« Je suis sûr que l’univers est plein de vie intelligente. Elle a juste été trop intelligente pour venir ici », disait Arthur C. Clarke, l’auteur de 2001, l’Odyssée de l’espace. La rhétorique ironique de l’écrivain, prend une nouvelle dimension aujourd’hui, alors que la réalité de la colonisation lunaire humaine, portée par la mission Artemis de la NASA (National Aeronautics and Space Administration) et de l’ESA (Agence Spatiale Européenne) devient concrète. L’objectif est même d’installer une base permanente sur la Lune dès 2030.
Pour alimenter les habitats sur place, et notamment le FLEXhab (capacité de 4 astronautes, avec actuellement un centre de simulation LUNA à Cologne), l’enjeu est vital : les infrastructures énergétiques doivent garantir une autonomie absolue sur un cycle jour/nuit de 14 jours terrestres.
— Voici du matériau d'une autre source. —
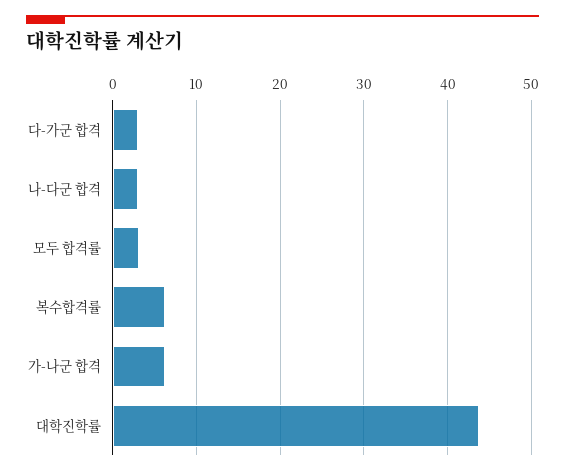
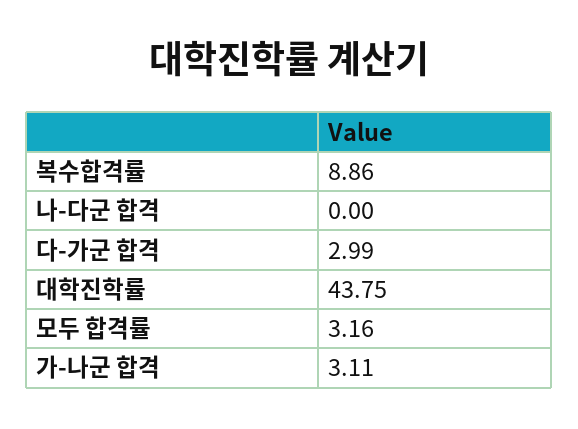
나-다군 합격: 3 -> 0
복수합격률: 6 -> 8.86
가-나군 합격: 6 -> 3.11

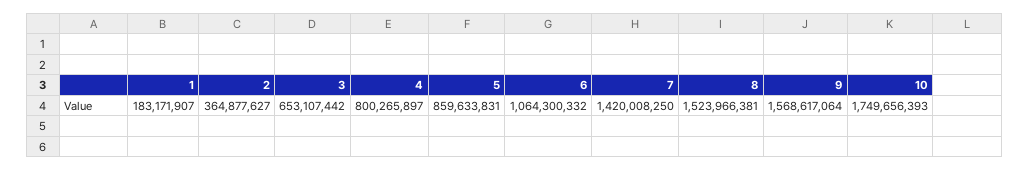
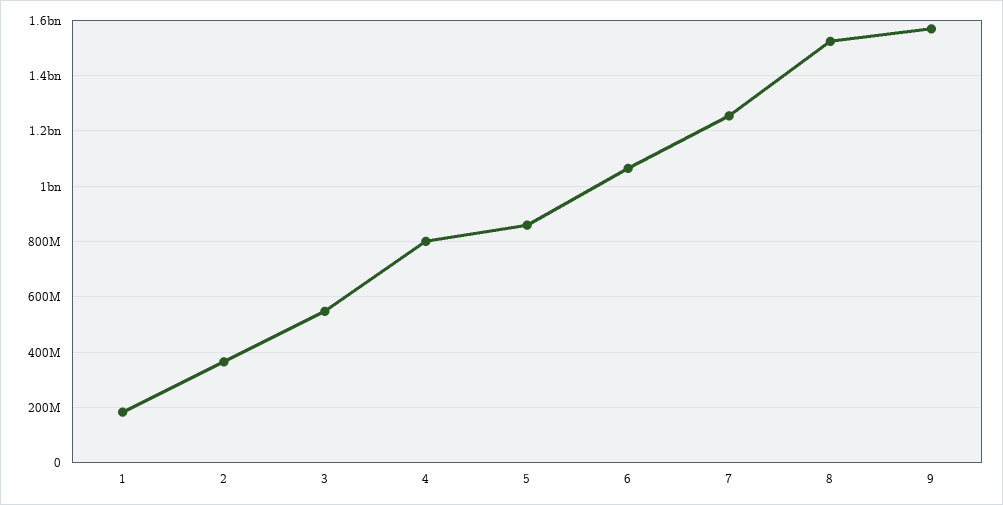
3: 653107442 -> 550000000
7: 1420008250 -> 1250000000
10: 1749656393 -> none

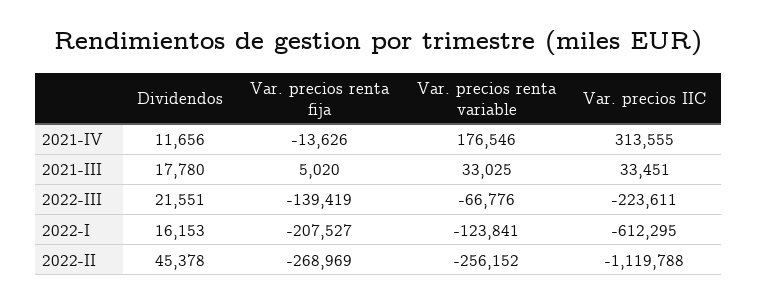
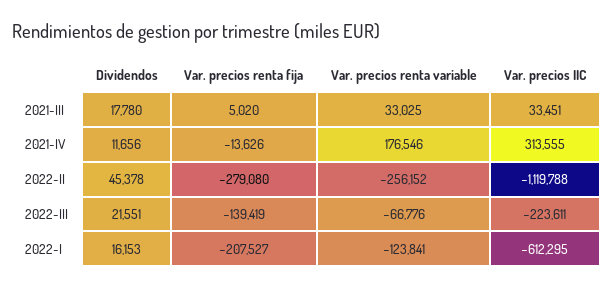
Var. precios renta fija, 2022-II: -268969 -> -279080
Aujourd’hui, l’ESA (qui assure l’alimentation électrique et la régulation thermique du vaisseau spatial) a éprouvée en orbite une solution fiable reposant sur quatre panneaux solaires haute performance, capables de répondre à des contraintes physiques extrêmes. Les modules envisagés intègrent des cellules en multi-jonctions (GaInP/GaAs/Ge) ou du silicium à haut rendement, optimisés pour le spectre solaire sans atmosphère et capables de résister aux impacts de micrométéorites et au rayonnement UV intense. Leur conception privilégie une densité de puissance massique élevée (W/kg) pour réduire les coûts de lancement, tout en intégrant des mécanismes de dépoussiérage et nettoyage.

Mais le stockage reste un enjeu tout aussi crucial et plusieurs partenaires européens travaillent sur des systèmes de gestion d’énergie (BMS) et de stockage avancés. L’objectif technique est de dimensionner des batteries à haute densité (type Li-ion ou Li-S) capables de stocker l’excédent de production diurne pour couvrir les 14 nuits lunaires, avec un taux de dégradation annuel inférieur à 0,5 %.
Le financement et le développement de ces solutions relèvent d’un consortium mixte public-privé, piloté par l’ESA et le DLR (Deutsches Zentrum für Luft- und Raumfahrt, ou Centre allemand pour l’aéronautique et l’astronautique). Les travaux de R&D sont soutenus quant à eux par des programmes européens et des fonds nationaux allemands, mobilisant des laboratoires européens comme l’Helmholtz-Institut Berlin et l’Université technique de Rhénanie-Westphalie (RWTH) d’Aix-la-Chapelle.
De la Lune vers la Terre et vice-versa !
Et ces développements présentent aussi une opportunité pour développer une nouvelle génération de systèmes hybrides destinés à des applications hors réseau sur terre, et notamment dans des collectivités isolées.
Pour transposer ces technologies spatiales vers des applications terrestres, tout en utilisant les retours d’expérience terrestres pour améliorer les prototypes spatiaux, l’ESS Island Challenge, un concours technique a été lancé en mars 2026. L’objectif de ce projet (qui a précédemment ciblé l’île de Curaçao) est de faire travailler les équipes candidates sur la conception de micro-réseaux autonomes pour zones isolées, reproduisant fidèlement les contraintes de stockage et de gestion de charge de la Lune.
Les solutions développées pour le FLEXhab sont ainsi testées à l’échelle réelle sur des sites insulaires ou montagneux, permettant de valider les algorithmes de gestion énergétique décentralisée et la robustesse des modules photovoltaïques dans des environnements non raccordés au réseau. Inversement ils devraient faciliter le transfert de technologies vers des applications terrestres.